Topo

Rodrigo Mattos

Flamengo age como corporação fria na tragédia do CT, não como clube popular

08/02/2020 04h00

Receba os novos posts desta coluna no seu e-mail

Email inválido

Na véspera da data de um ano do incêndio do CT do Ninho do Urubu, que matou dez garotos da divisão de base, o CEO do Flamengo, Reinaldo Belotti, estabelecia que familiares só poderiam fazer homenagens depois das 16 horas para não atrapalhar a preparação dos jogadores para um jogo irrelevante do Estadual do Rio. O local onde ocorreu a tragédia, um estacionamento, sequer tem contato direto com os espaços onde ficam os atletas. Diante da repercussão, o dirigente recuou.

A posição do executivo rubro-negro é um retrato da atitude padrão que teve a diretoria do clube durante esse ano após a tragédia do Ninho. Tratam o caso como se fosse um estorvo a ser revolvido no caminho da grande corporação que se tornou o Flamengo.

Desde que os dez meninos morreram, o clube contratou assessores de imprensa que gravavam os familiares após sessões de conciliação, talvez para avaliar os danos à imagem do clube. E contratou advogados especializados em indenizações por morte cuja primeira proposta era a mais baixa possível pela jurisprudência, entre R$ 300 mil e R$ 500 mil. Pressionado pela opinião pública, triplicou o valor.

A questão do valor correto das indenizações é discutível após o clube ter aumentado a oferta. Pode-se argumentar que o Flamengo paga acima da jurisprudência, e do outro lado os advogados podem alegar que, pelas circunstâncias, deveria ser muito mais - o Ministério Público pediu R$ 2 milhões, mais pensões. Mas, sem discussão, é a distância mantida pelo Flamengo das famílias.

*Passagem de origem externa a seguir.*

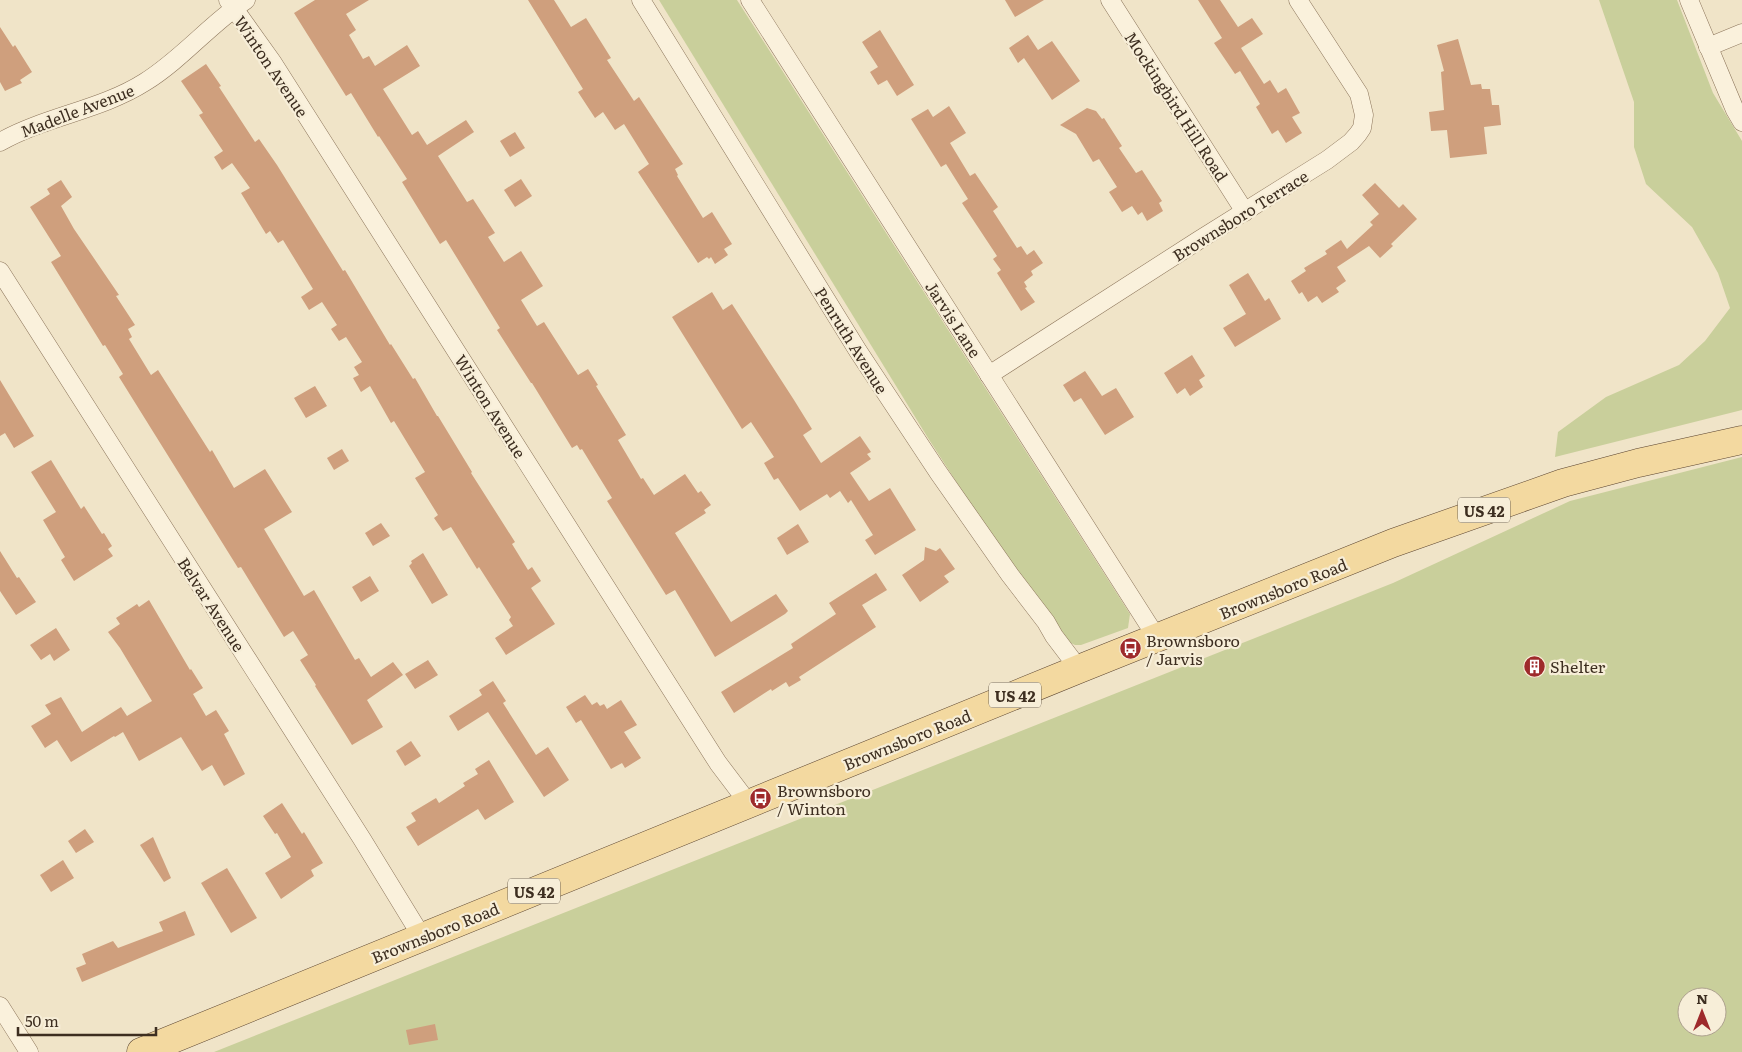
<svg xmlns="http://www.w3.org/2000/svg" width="1742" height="1052" viewBox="0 0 1742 1052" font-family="Literata,serif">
	<rect width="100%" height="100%" fill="#f0e4c8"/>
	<g fill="#c9cf9b" fill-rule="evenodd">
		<polygon points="659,0 737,0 1130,614 1128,628 1081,645 1075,645 1067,641 999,548 928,438"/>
		<polygon points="1599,0 1677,0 1713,93 1742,141 1742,410 1555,457 1558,432 1606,397 1679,365 1705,341 1730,308 1718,273 1692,227 1646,184 1634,147 1634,102"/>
		<path d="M1742,457V1052H214L1393,583L1570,501ZM1687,997H1717V1027H1687Z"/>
	</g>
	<g fill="#cf9f7d">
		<polygon points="315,0 369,0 346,14 356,30 349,35 363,59 369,56 375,66 407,45 420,66 383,89 412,135 418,131 427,145 466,120 474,132 438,156 467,202 473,199 495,233 488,237 504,262 521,251 543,286 521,300 537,326 544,322 578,375 588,369 598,385 596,386 626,435 618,440 641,479 643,478 654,495 685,474 698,493 701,491 711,505 704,510 706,513 675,533 731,622 776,594 788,611 785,614 715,657 675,590 666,595 607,501 612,498 582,449 580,450 577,445 572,448 532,383 531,383 497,330 500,328 446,240 440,244 402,182 407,179 379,136 378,137 351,93 346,96 294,13"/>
		<polygon points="528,0 554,0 571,27 586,18 611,58 607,60 634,101 639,97 683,164 675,169 678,175 677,176 703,218 712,212 732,244 724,249 728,255 715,264 711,257 709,259 707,257 698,263 638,172 649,164 624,124 615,130 603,112 595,118 578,92 583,89"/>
		<polygon points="1005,0 1044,0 1015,17"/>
		<polygon points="1198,0 1220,0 1238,27 1252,18 1263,34 1241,48 1264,84 1270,80 1278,93 1286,88 1300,113 1292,117 1302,133 1286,143 1278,130 1272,134 1256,107 1260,104 1240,71 1235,74 1214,43 1222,38"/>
		<polygon points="0,27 13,47 15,45 32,72 20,80 22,83 5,91 0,82"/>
		<polygon points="880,30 914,85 897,96 887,80 878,85 870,72 878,67 862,42"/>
		<polygon points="1028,35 1038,50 1052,41 1080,81 1052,100 1024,58 1018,63 1009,48"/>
		<polygon points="1458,39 1471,85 1481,84 1482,89 1490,89 1492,105 1499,105 1501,125 1484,127 1487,154 1450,158 1447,130 1431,131 1429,112 1444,110 1441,72 1444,71 1437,45"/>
		<polygon points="206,64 221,86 219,87 255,142 259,139 277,165 343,271 345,270 390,345 391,344 413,379 415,378 437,416 438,416 472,472 471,473 515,542 512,544 528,570 532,567 541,581 531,588 555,624 506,655 495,638 513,626 509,620 511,617 479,567 477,569 451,527 443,531 434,518 438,515 415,478 425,472 394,421 391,423 370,386 361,392 353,378 359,375 354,367 362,362 346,337 339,341 331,329 337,325 322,302 309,310 301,297 313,289 283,240 278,243 270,231 266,234 241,193 250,188 232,163 222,170 214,157 223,151 199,115 203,113 181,81"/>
		<polygon points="949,106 966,133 950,143 970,176 975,173 998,207 993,211 1017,248 1021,246 1027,255 1034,250 1043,263 1031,271 1033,275 1024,282 1027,287 1025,288 1035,302 1021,311 997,273 1001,270 993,259 997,256 962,203 968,199 946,164 941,167 911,119 928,109 933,117"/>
		<polygon points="1087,108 1096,111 1102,119 1104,118 1122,146 1119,148 1136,173 1142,170 1162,201 1159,203 1163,211 1147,221 1142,212 1138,215 1132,206 1122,212 1109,192 1117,187 1099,159 1093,162 1076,134 1060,125"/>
		<polygon points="515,132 525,148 510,157 500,141"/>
		<polygon points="521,179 532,196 515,207 504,190"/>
		<polygon points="61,180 72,197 61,206 74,229 119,295 116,296 135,325 128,329 132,337 129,339 151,375 158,370 210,452 212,450 234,488 265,469 292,512 264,529 304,596 314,590 355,660 359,658 371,677 393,662 403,675 367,700 383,727 352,745 315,686 316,685 300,660 308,655 293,631 284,637 241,567 238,568 119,377 123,374 105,345 103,346 51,262 61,256 30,207 50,194 47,189"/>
		<polygon points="1375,183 1399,208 1403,204 1417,219 1391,244 1393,246 1380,258 1369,246 1337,267 1346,281 1336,288 1339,292 1322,303 1317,296 1308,302 1302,292 1299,294 1291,281 1306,271 1304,268 1327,254 1325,251 1341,240 1347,249 1373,225 1370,222 1379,214 1362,195"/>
		<polygon points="1248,273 1265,301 1269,298 1281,319 1235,347 1223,328 1246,314 1229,285"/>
		<polygon points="712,292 723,310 732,304 794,400 812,429 803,435 821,463 860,436 871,452 867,454 871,459 850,473 869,501 890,488 916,530 875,555 865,540 873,535 851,500 848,503 840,491 830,498 827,494 800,511 778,478 774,480 764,463 774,457 751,422 742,429 672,317"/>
		<polygon points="1192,355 1205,376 1199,380 1203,387 1190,396 1185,388 1177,394 1164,373"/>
		<polygon points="1085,371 1102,396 1116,388 1134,417 1105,435 1081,398 1074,402 1063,385"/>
		<polygon points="0,380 34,436 14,448 5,433 0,436"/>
		<polygon points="315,386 327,406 306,418 294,398"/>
		<polygon points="342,449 349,461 334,470 327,458"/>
		<polygon points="51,460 81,509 84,506 102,534 104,533 112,546 108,549 113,556 74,581 61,560 65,557 43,520 56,512 31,472"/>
		<polygon points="381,523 390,536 373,546 365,533"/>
		<polygon points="798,524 809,542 787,555 777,538"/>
		<polygon points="925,547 936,551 940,548 955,569 944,576 949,582 920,602 902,575 924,560"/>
		<polygon points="0,551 17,578 19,577 36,602 16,615 0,591"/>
		<polygon points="423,553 448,595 432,604 409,566 412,563 411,561"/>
		<polygon points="876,573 887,590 862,605 876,627 799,677 801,680 789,687 786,682 772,691 771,689 734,713 721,692 793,648 791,644 836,614 829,603"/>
		<polygon points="370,576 379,591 361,602 352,587"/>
		<polygon points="149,600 190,670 191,669 203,688 193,694 206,716 216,710 229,731 224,734 245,774 224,786 212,765 202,771 181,737 139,761 123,732 115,737 114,736 71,762 57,740 45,748 31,726 51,714 45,705 61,697 82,732 121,707 127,716 152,701 120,648 108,632 120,624 116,618 137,604 139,607"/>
		<polygon points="56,628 70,650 54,661 50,654 41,660 30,645"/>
		<polygon points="428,660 438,675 415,689 405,674"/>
		<polygon points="493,681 506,701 503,703 536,755 548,747 569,780 544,797 488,712 458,731 449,716 479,697 482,695 479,690"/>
		<polygon points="585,695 592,705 597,702 600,706 604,704 607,709 621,700 637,725 624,732 641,758 625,768 622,763 611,769 581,720 576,723 566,707"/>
		<polygon points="411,741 421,756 405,766 396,751"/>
		<polygon points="489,760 514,802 485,820 478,809 418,846 406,827 416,821 411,813 436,798 439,803 465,786 463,783 478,774 475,769"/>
		<polygon points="282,803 302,834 304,832 323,863 311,870 314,876 281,899 265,873 291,857 277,833 275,834 263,816"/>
		<polygon points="85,829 94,842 76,853 68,841"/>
		<polygon points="153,837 171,878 164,882 140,845"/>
		<polygon points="63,860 74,878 51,892 40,875"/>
		<polygon points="227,868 257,918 231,933 201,883"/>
		<polygon points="185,911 195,935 82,982 76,968 86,964 82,954 113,941 118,948 163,931 159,922"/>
		<polygon points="435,1024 438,1040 409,1045 406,1030"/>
	</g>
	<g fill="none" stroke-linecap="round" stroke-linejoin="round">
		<defs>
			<g id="street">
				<polyline points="228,0 273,63 718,763 749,804"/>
				<polyline points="641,0 858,351 938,472 1010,575 1046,622 1054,636 1079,669"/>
				<polyline points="750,0 1157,638"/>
				<polyline points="1110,0 1245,212"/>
				<polyline points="1689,0 1735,110 1742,122"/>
				<polyline points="1708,47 1742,33"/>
				<path d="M0,142C46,116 101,110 145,82C182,59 210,24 246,0"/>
				<polyline points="0,271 362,839 422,937"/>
				<polyline points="989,375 1199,240 1327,160 1351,142 1358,134 1362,128 1364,115 1359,94 1298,0"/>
				<polyline points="0,1006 29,1052"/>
			</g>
			<polyline id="primary" points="141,1052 1079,669 1393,543 1563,483 1638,463 1742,440"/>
		</defs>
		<use href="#street" stroke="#8d765c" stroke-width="19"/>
		<use href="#primary" stroke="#5b4430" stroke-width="29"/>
		<use href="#street" stroke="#faf1dc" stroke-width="18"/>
		<use href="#primary" stroke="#f3d9a0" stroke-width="28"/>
	</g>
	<defs>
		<symbol id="bus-disc" viewBox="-11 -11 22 22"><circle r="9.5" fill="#9e2a2b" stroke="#f7eed8"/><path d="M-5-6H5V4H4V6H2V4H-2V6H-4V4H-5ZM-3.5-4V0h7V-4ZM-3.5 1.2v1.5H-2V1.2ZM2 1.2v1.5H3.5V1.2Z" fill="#fff"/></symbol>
		<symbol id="building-disc" viewBox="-11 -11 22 22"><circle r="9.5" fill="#9e2a2b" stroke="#f7eed8"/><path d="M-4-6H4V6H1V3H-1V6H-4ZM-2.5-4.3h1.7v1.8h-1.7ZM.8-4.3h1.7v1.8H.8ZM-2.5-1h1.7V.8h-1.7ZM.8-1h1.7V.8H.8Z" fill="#fff"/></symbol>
	</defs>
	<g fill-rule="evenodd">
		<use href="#bus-disc" x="1118" y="636" width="25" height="25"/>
		<use href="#building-disc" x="1522" y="654" width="25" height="25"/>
		<use href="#bus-disc" x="748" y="786" width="25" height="25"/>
	</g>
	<g text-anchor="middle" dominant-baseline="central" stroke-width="4.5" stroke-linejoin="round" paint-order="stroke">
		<g fill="#f7eed8" stroke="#756857" stroke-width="1">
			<rect x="1458" y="497.5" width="52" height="25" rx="4"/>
			<rect x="989" y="682.5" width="52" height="25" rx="4"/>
			<rect x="508" y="878.5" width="52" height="25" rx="4"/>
		</g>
		<g font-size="15" font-weight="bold" fill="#3d2e20">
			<text x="1484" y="510">US 42</text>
			<text x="1015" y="695">US 42</text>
			<text x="534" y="891">US 42</text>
		</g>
		<g font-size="16" fill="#3d2e20" stroke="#f7eed8">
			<text transform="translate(272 66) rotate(56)">Winton Avenue</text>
			<text transform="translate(1177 106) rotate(57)">Mockingbird Hill Road</text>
			<text transform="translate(77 110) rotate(-21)">Madelle Avenue</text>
			<text transform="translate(1240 215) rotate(-32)">Brownsboro Terrace</text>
			<text transform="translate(954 319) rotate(57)">Jarvis Lane</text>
			<text transform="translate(852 340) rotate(58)">Penruth Avenue</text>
			<text transform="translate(491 406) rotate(58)">Winton Avenue</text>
			<text transform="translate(1283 588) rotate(-22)">Brownsboro Road</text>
			<text transform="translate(212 604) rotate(57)">Belvar Avenue</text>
			<text transform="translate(907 739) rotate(-22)">Brownsboro Road</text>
			<text transform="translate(435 932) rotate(-22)">Brownsboro Road</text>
		</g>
		<g font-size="16" fill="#3d2e20" stroke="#f7eed8" text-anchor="start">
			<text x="1146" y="640">Brownsboro<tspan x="1146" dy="18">/ Jarvis</tspan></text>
			<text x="1550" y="666">Shelter</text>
			<text x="777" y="790">Brownsboro<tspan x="777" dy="18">/ Winton</tspan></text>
		</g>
	</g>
	<g transform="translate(1702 1012)"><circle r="24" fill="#f7eed8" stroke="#ada18e"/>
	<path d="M0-4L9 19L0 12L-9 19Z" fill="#9e2a2b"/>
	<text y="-8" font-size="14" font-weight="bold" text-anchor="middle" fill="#3d2e20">N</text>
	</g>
	<path d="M18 1027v8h138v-8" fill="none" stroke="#3d2e20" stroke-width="2.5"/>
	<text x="25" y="1027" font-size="15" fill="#3d2e20" stroke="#f7eed8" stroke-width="4" paint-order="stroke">50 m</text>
</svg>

Quase todas as entrevistas de familiares dos dez garotos mortos foram permeadas por reclamações da falta de acolhimento, de contato da diretoria do Flamengo neste período. No depoimento mais lúcido que li, o pai de Bernardo Pisetta, Darlei Pisetta, contou não sentir mágoa da instituição Flamengo, mas, sim, de sua diretoria. Disse só ter sido cumprimentado pelo presidente Rodolfo Landim, no dia do incêndio.

"Um simples bater nas costas da diretoria depois faria todo efeito, toda a diferença. Esperamos até hoje o bater nas costas. Esse gesto faria toda diferença. Cara, embarca num avião uma semana depois, vem conversar com as famílias. Vem aqui em casa 'Olha Darlei, aconteceu um acidente, vamos apurar o que aconteceu. Quanto às indenizações, os advogados vão conversar, mas nós estamos aqui para prestar todo apoio possível", disse Darlei aos repórteres do UOL.

Era simples assim. Faltou ao Flamengo contratar empatia, se apresentar, entender o sofrimento dos familiares, sofrer junto. Chamar essas famílias para viver o clube se assim quisessem e frequenta-las também. Transformar as famílias em uma parte do clube como eram os garotos. Que um funcionário, um dirigente fosse encarregado desse papel.

Ao colega do UOL Mauro Cezar Pereira, Rodrigo Dunshee de Abranches, vice do Flamengo e encarregado da parte jurídica, alegou que o contato com familiares quando há uma disputa é complicado e tem que ser mediado por advogados. Mas todos os parentes dos garotos mortos que falaram nesta semana se mostraram abertos e esperançosos que o clube tomasse essa iniciativa. Ora, era só preciso procura-los. Ficou claro que os dirigentes rubro-negros não se esforçaram para isso.

Internamente, a diretoria rubro-negra costuma justificar que é preciso proteger o clube, financeiramente e de imagem. Que agora o clube funciona como uma empresa, tem procedimentos. Essa postura profissional, empresarial, é correta ao gerir as finanças do clube o que permitiu o salto do Flamengo nos últimos anos.

Mas não cabe esse tipo de atitude medida passo a passo quando se trata com pessoas que sofreram tanto por uma tragédia que ocorreu nas dependências do clube e que matou seus filhos enquanto estavam sob responsabilidade da agremiação rubro-negra, ainda que tenha sido um acidente (responsabilidade é diferente de culpa e a polícia não concluiu o inquérito). O Flamengo não é uma corporação. Sua grandeza está em ser um clube popular que acolhe a todos, principalmente os que sofrem por ele.